De volgende stap: van woorden naar daden
De belangen van aandacht voor duurzaamheid zijn helder en het doel is duidelijk: het realiseren van een duurzame transitie met als resultaat een win-win. Maar wat is daarvoor nodig?
“Slimme innovatiekracht, dat is wat het vergt van bedrijven”, zegt Schreve. “Een goed voorbeeld is een bedrijf in de logistieke sector met transportroutes in zero-emission zones. Dat betekent dat de organisatie vanaf 2030 elektrische vrachtwagens moet inzetten. Is er voldoende budget gereserveerd om nu te investeren of moet het bedrijf wachten met de aankoop van nieuwe wagens?”

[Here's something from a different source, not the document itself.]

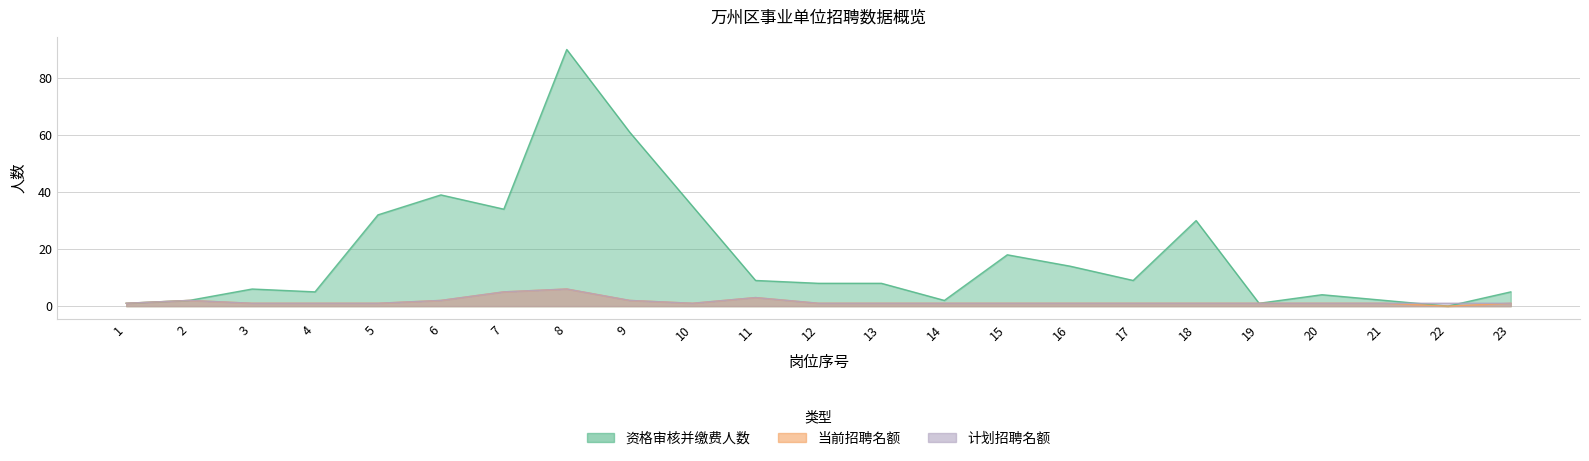

Reading right to left, list all the values displayed in this chart.

资格审核并缴费人数: 5	0	2	4	1	30	9	14	18	2	8	8	9	35	61	90	34	39	32	5	6	2	1
当前招聘名额: 1	0	1	1	1	1	1	1	1	1	1	1	3	1	2	6	5	2	1	1	1	2	1
计划招聘名额: 1	1	1	1	1	1	1	1	1	1	1	1	3	1	2	6	5	2	1	1	1	2	1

Het is een strategisch vraagstuk, legt Schreve uit. “Concurrenten moeten ook omschakelen en er kan een wachtlijst op elektrische vrachtwagens ontstaan. Door nu te differentiëren, te innoveren en te investeren, is het bedrijf straks een voorloper in de markt.”

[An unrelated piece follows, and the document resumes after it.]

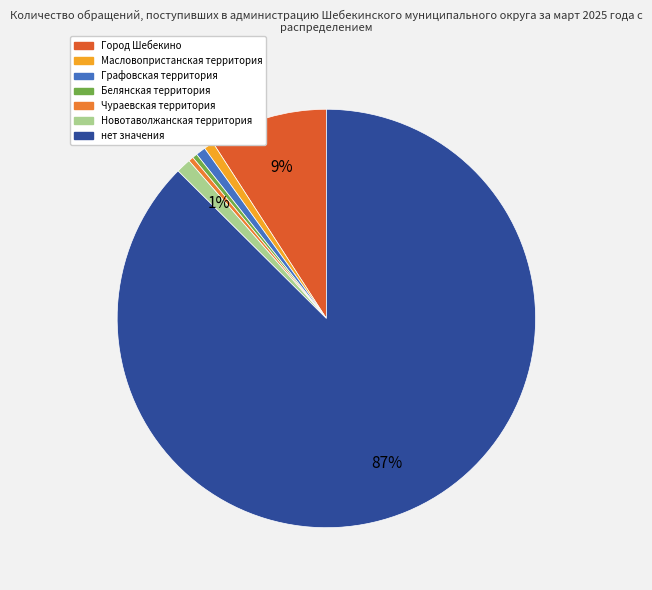

Is it true that нет значения is 80% of the pie?

False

Voor Schreve gaat het dus om innovatie, veerkracht en vooruitdenken. Dat vereist het bij elkaar brengen van verschillende perspectieven, vult Ploos van Amstel-Haagsma aan. Zij raadt bedrijven aan de samenwerking tussen CFO en CSO te intensiveren. “Het zijn twee bloedgroepen die veel van elkaar kunnen leren en samen tot nieuwe inzichten en besluiten kunnen komen. Ik merk dat zelf tijdens mijn wekelijkse gesprek met de CFO van PwC. We versterken elkaar.”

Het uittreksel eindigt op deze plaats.